FPbase is an open-source, community-editable online database dedicated to fluorescent proteins (FPs) and their properties. It serves as a centralized and comprehensive resource for researchers and developers working with these biological tools. The platform collects and organizes structured, searchable data about FPs.
Understanding Fluorescent Proteins
Fluorescent proteins are naturally occurring proteins that can absorb light at one wavelength and then emit it at a longer wavelength, resulting in a visible glow. The most well-known example is Green Fluorescent Protein (GFP), initially discovered in the jellyfish Aequorea victoria in the early 1960s. Since this initial discovery, scientists have identified and engineered many other fluorescent proteins from diverse marine organisms, expanding the available color palette from blue to red and beyond.
Scientists use fluorescent proteins in biological research because they can be genetically fused to other molecules without disrupting function. This allows researchers to “tag” specific cells, proteins, or cellular processes, making them visible under a microscope. For example, GFP can be used to track gene expression or visualize cancer metastasis in living organisms. These genetically encoded markers provide a non-invasive way to observe dynamic biological events in real-time.

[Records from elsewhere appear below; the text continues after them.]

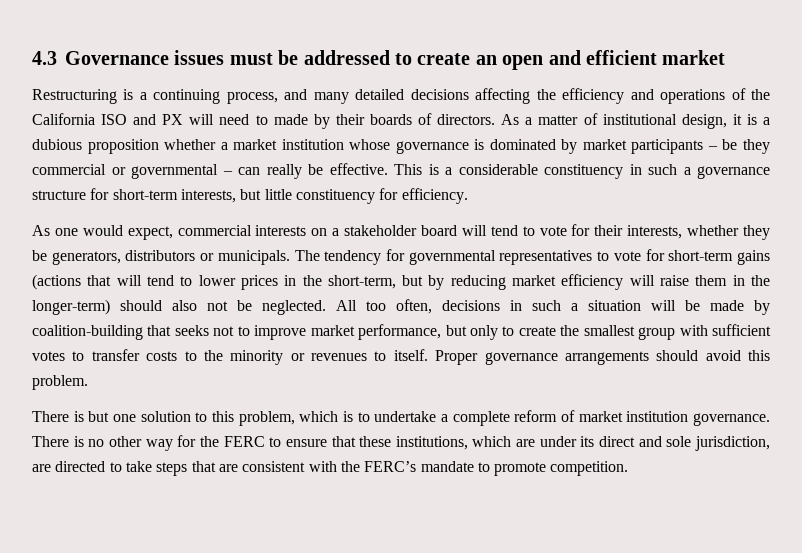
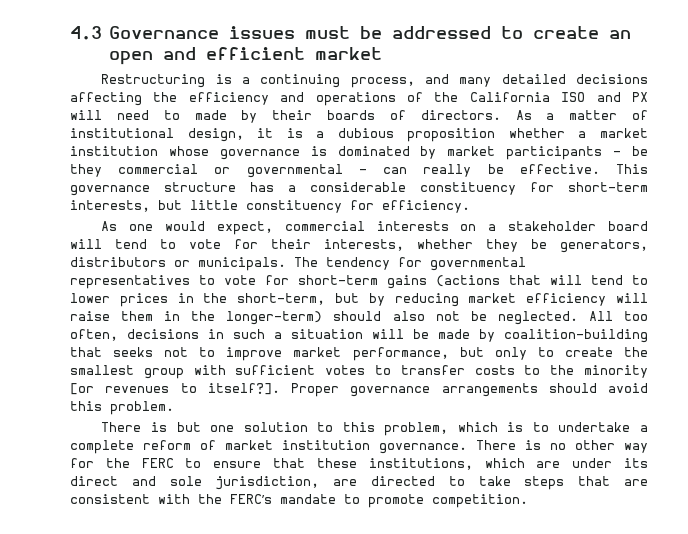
[428,164,770,179] [32,190,86,200] is a considerable constituency in such a governance structure -> [70,182,516,196] governance structure has a considerable constituency
[290,353,305,361] or -> [70,383,94,395] [or
[393,349,428,361] itself. -> [207,383,280,395] itself?].

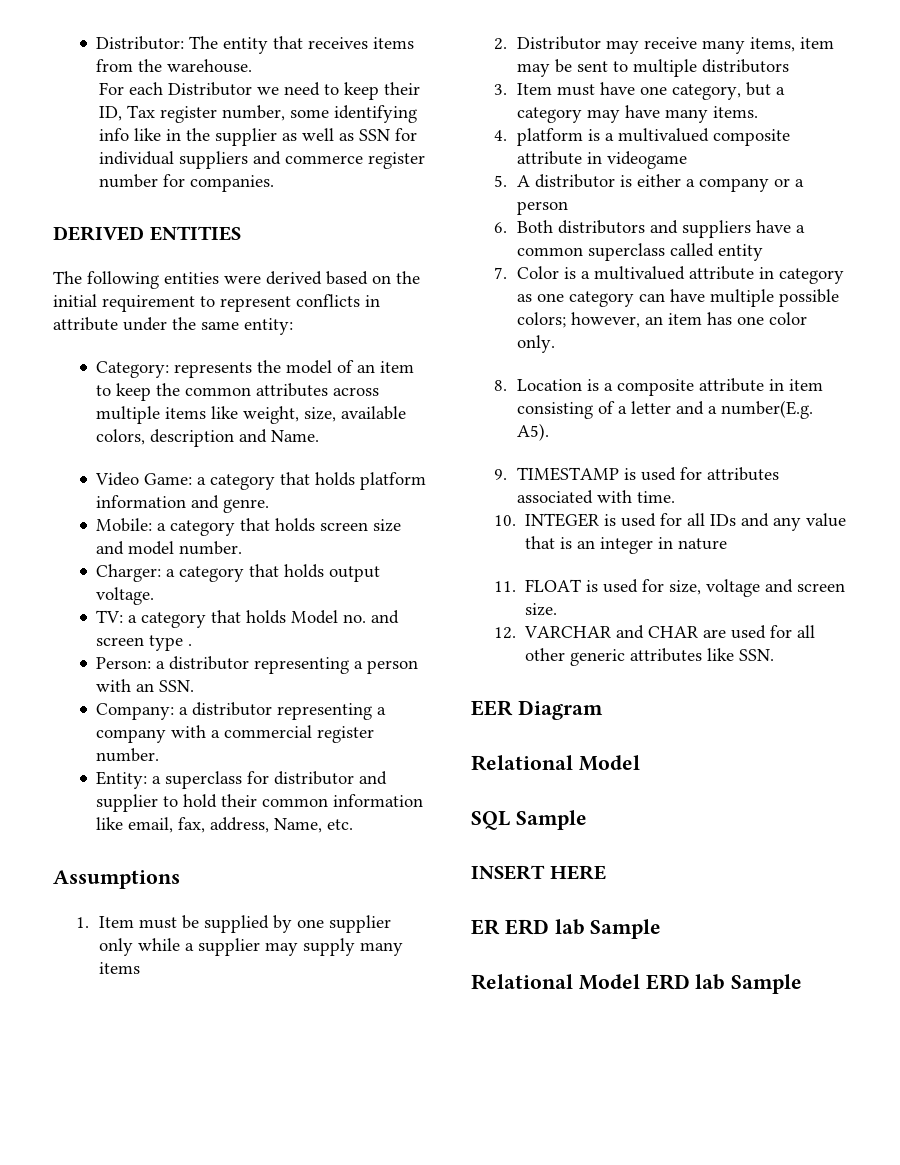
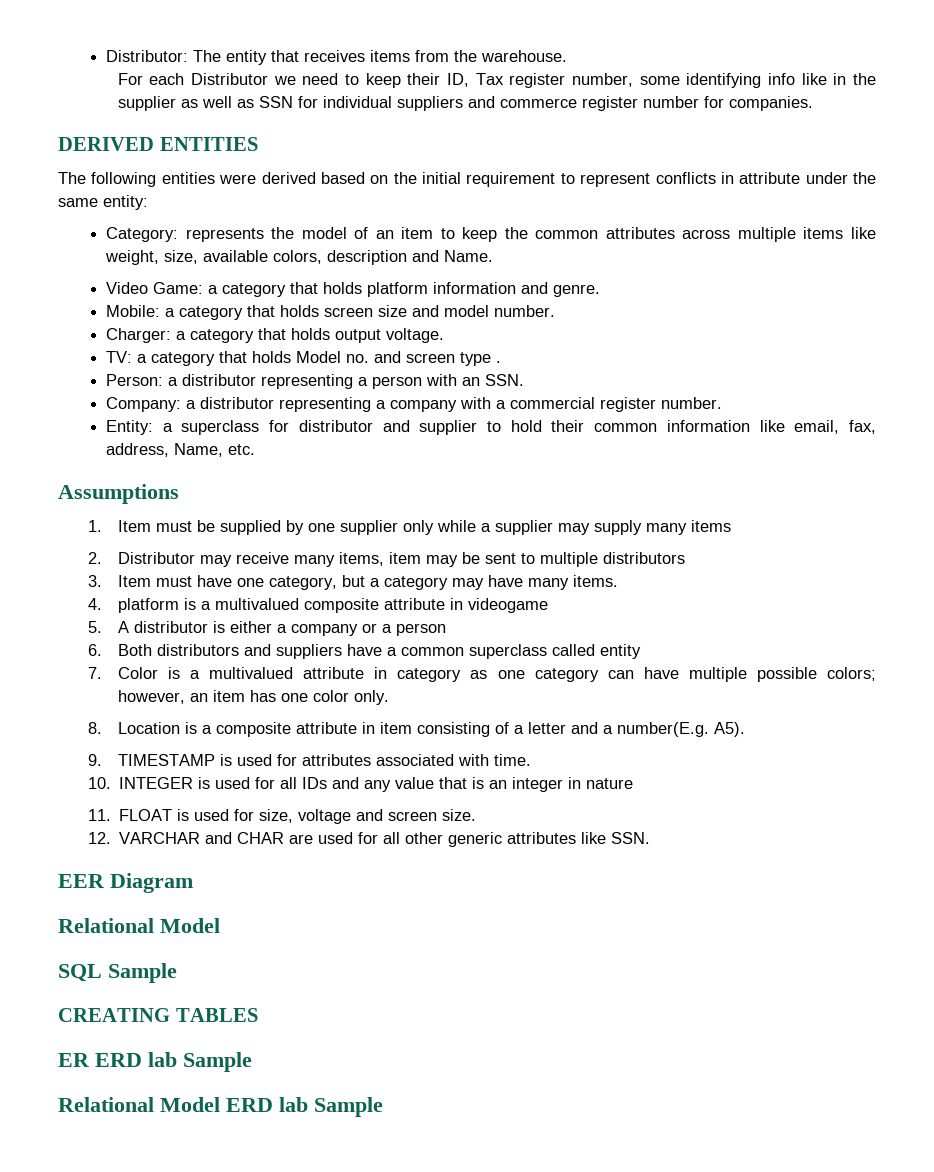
[471,865,606,880] INSERT HERE -> [58,1008,258,1022] CREATING TABLES

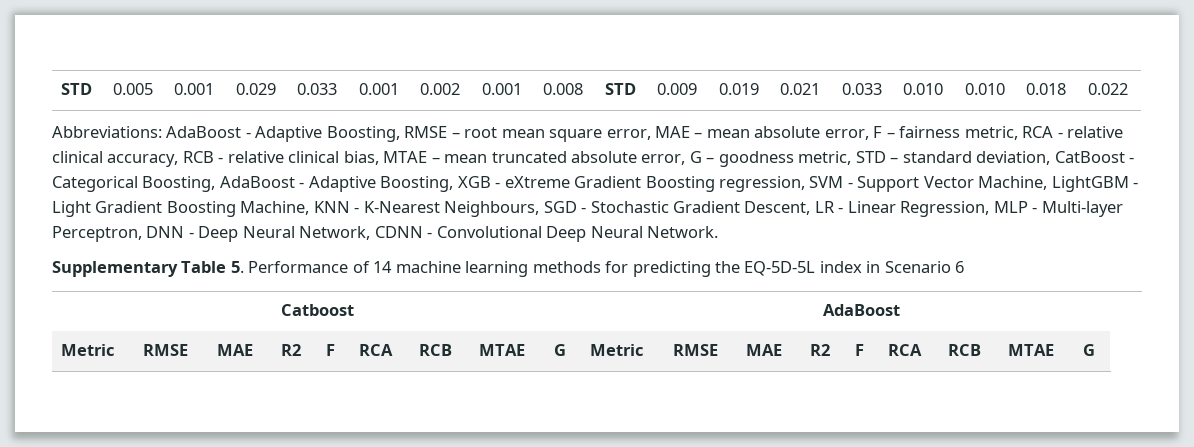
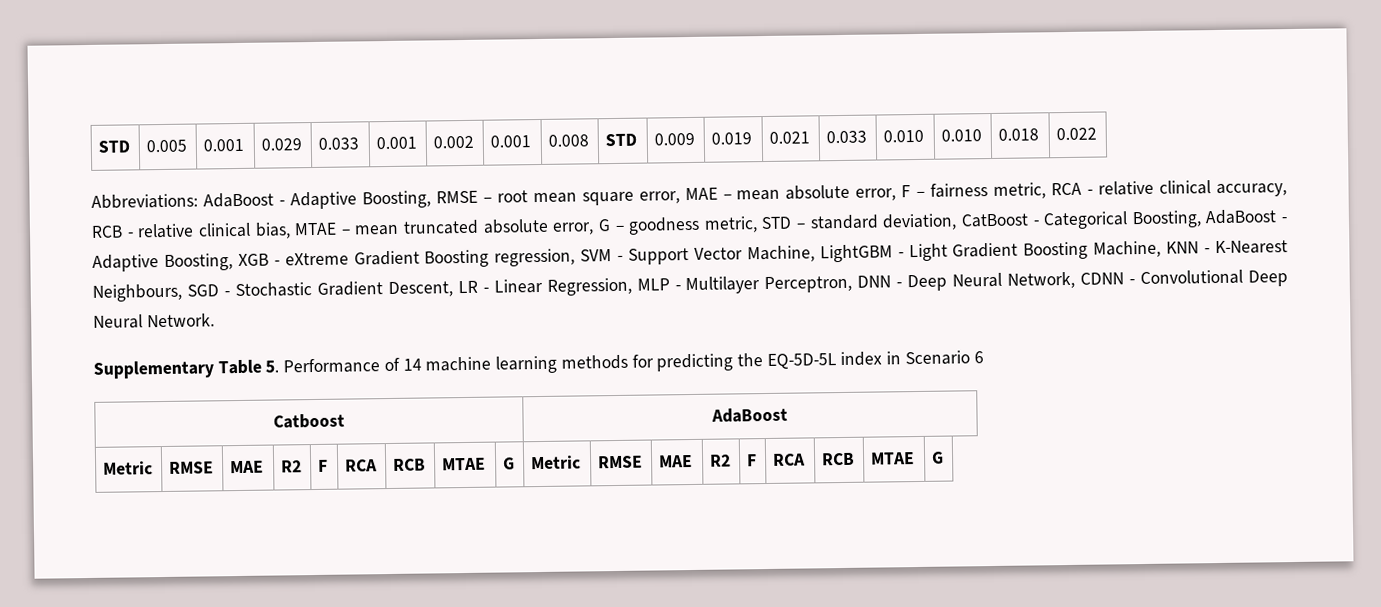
[1041,201,1123,217] Multi-layer -> [685,276,761,295] Multilayer

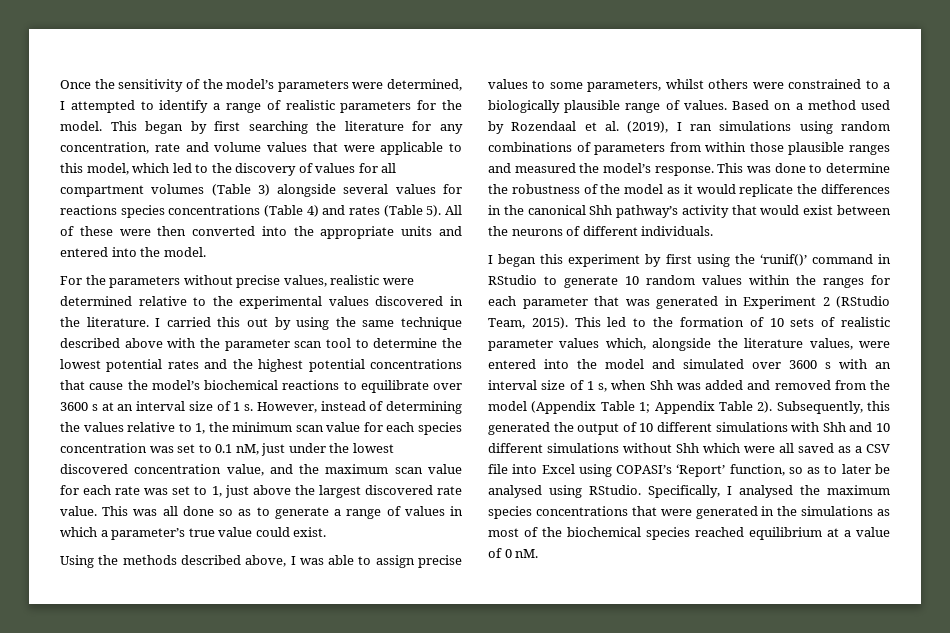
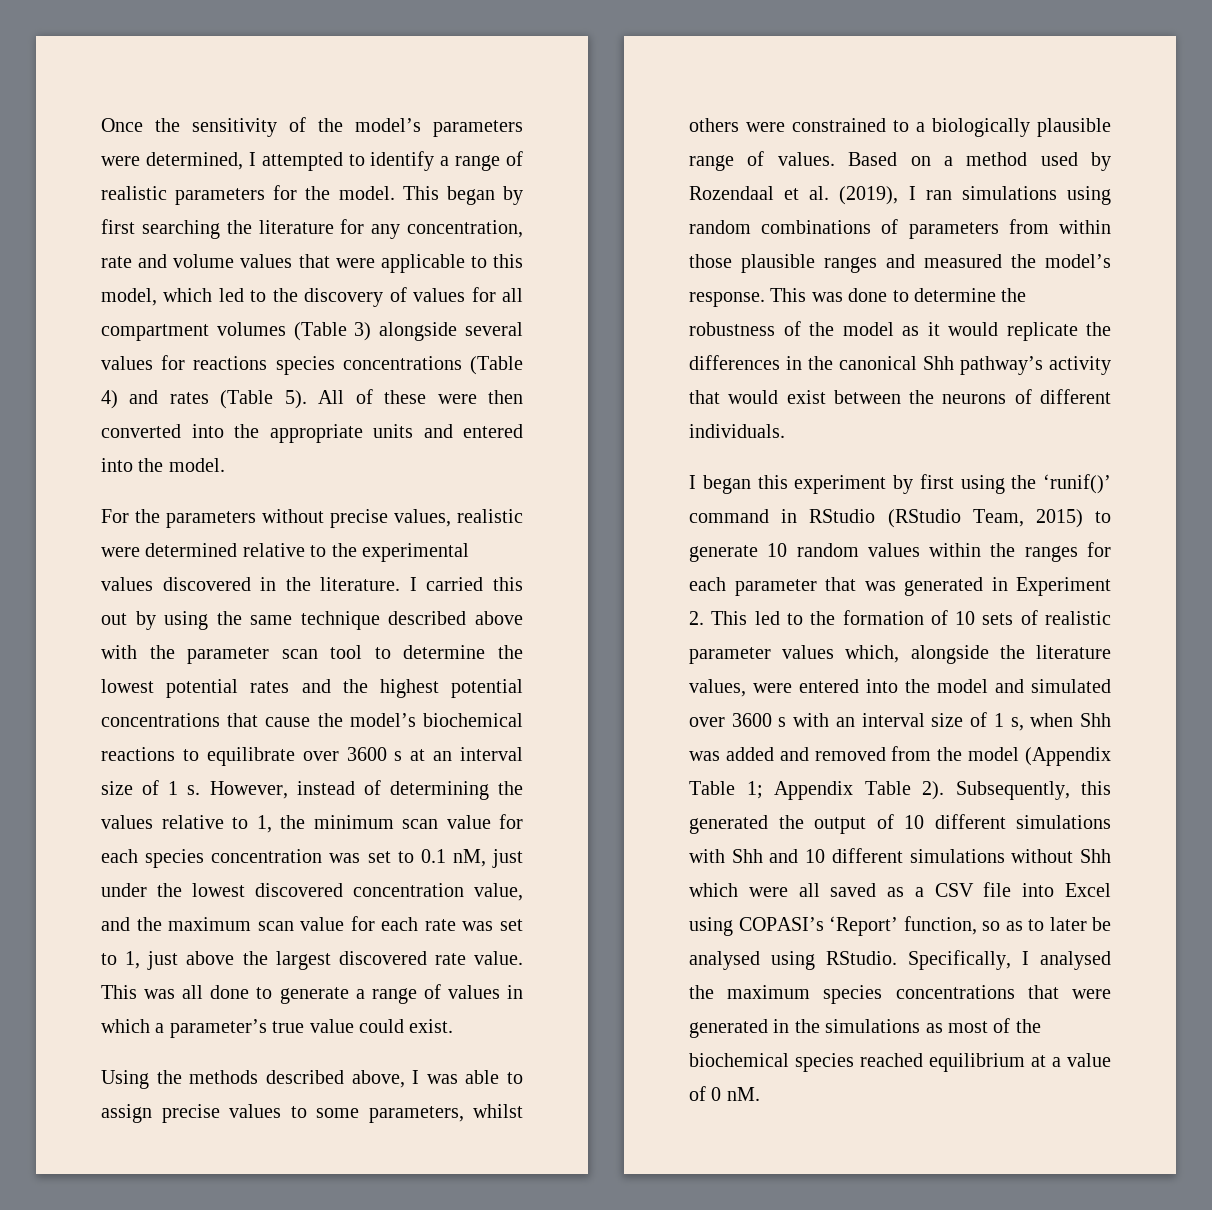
[219,509,252,516] so as -> (250, 992) none
(537, 280) none -> [887,509,1083,528] (RStudio Team, 2015)
[822,296,890,308] [488,317,568,329] 2 (RStudio Team, 2015). -> [689,611,704,625] 2.

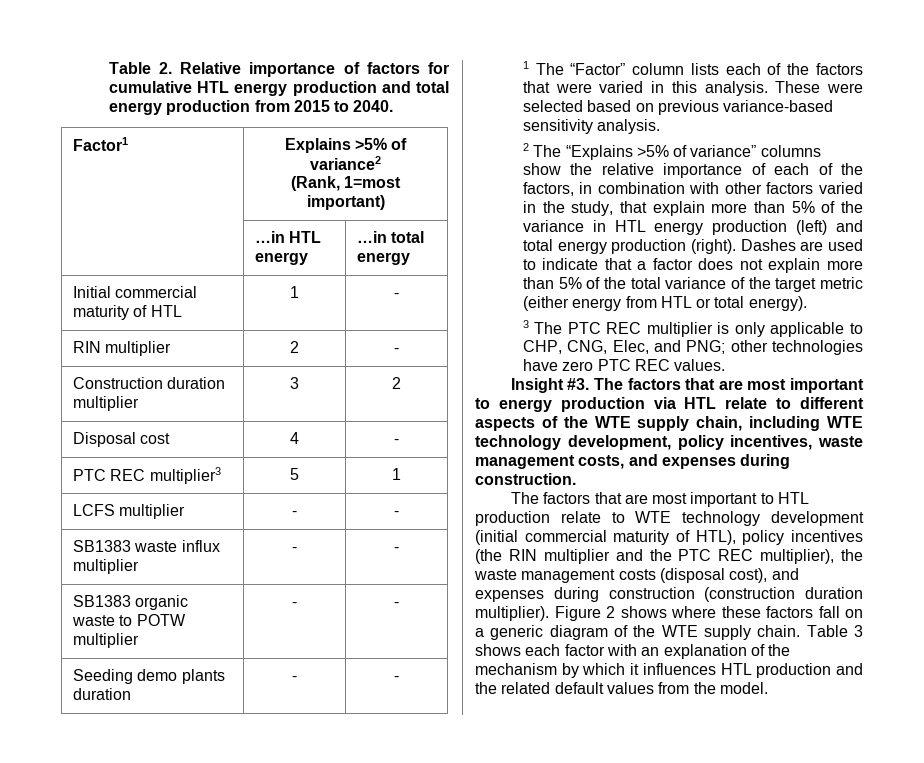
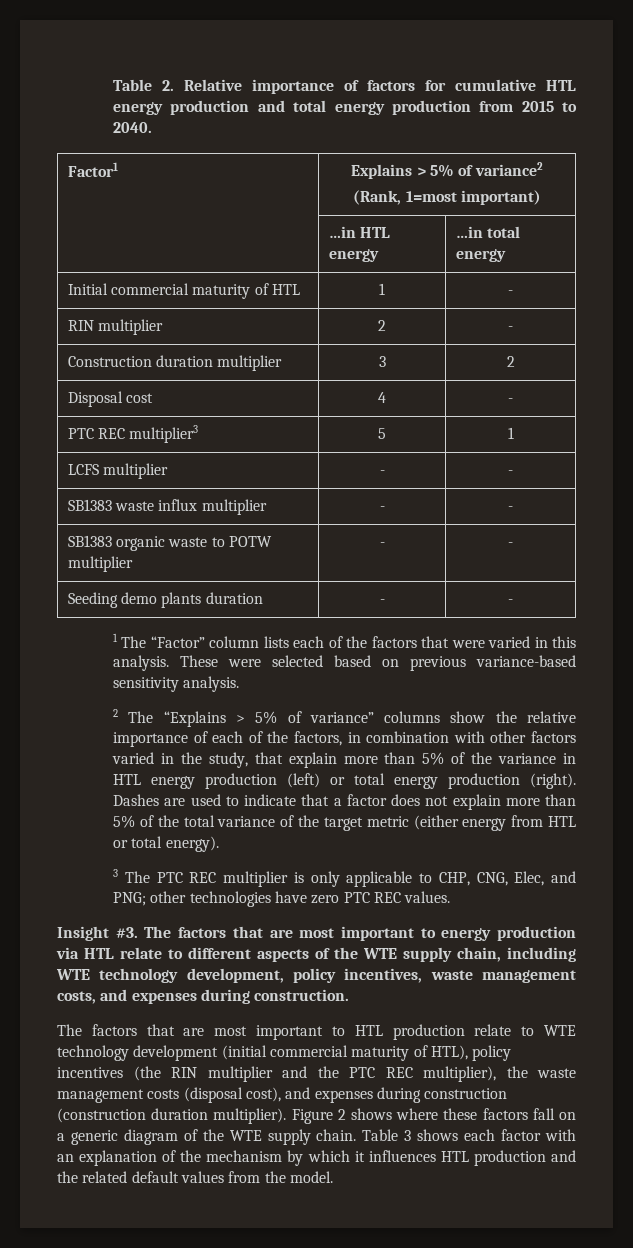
[355,138,387,150] >5% -> [416,164,455,177] > 5%
[636,145,669,157] >5% -> [235,711,278,724] > 5%
[836,220,863,232] and -> [329,777,345,785] or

The wide array of available FPs, each with unique spectral properties, brightness, and stability, highlights the need for a structured database. Researchers often require specific FP characteristics for their experiments, such as a particular emission color for multicolor imaging or a highly stable protein for long-term tracking. A comprehensive database helps navigate this diversity, ensuring scientists can select the most appropriate FP for their specific research questions.
Key Features of Fpbase
FPbase offers various functionalities and data types for exploring and comparing FPs. Each protein within the database has a dedicated page providing detailed information. This includes the full amino acid sequence, along with relevant accession IDs from public databases like GenBank and UniProt.
Users can view the evolutionary lineage and specific mutations that distinguish FP variants. The database also catalogs fluorescence attributes, such as excitation and emission spectra, presented as interactive curves. Measurements of brightness, photostability (how resistant the protein is to fading), and oligomerization state (whether the protein exists as a single unit or forms complexes) are also available.
FPbase integrates tools for comparing spectra with common filters and light sources, helping researchers assess FP performance with their microscopy setup. The platform also provides structural data and references to primary literature that introduced or characterized each protein. Users can perform advanced searches based on over 20 characteristics, filter proteins by oligomerization or switching type, and explore relationships between various FP properties using interactive charts.
Real-World Applications
Researchers use FPbase to streamline experimental design and improve outcomes in various biological disciplines. A primary application involves selecting the optimal FP for specific experiments, such as advanced microscopy or flow cytometry. By comparing spectral properties, brightness, and photostability on FPbase, scientists can choose an FP that matches their microscope’s filters and light sources, maximizing signal and minimizing background noise.
The database also assists in troubleshooting experimental issues related to FP performance. If an FP is not performing as expected, researchers can consult FPbase to review its known properties, such as sensitivity to pH or temperature, which might explain unexpected results. This helps in identifying potential causes for low fluorescence or rapid photobleaching, leading to adjustments in experimental conditions or the selection of a more robust FP.
FPbase aids in designing new genetic constructs by providing access to protein sequences and information on how mutations affect FP characteristics. This allows scientists to engineer novel FP fusions or modify existing ones for improved performance or specific applications. The platform’s interactive tools, such as the spectra viewer and FRET calculator, further enable researchers to predict how different FPs will interact in complex labeling schemes, saving time and resources.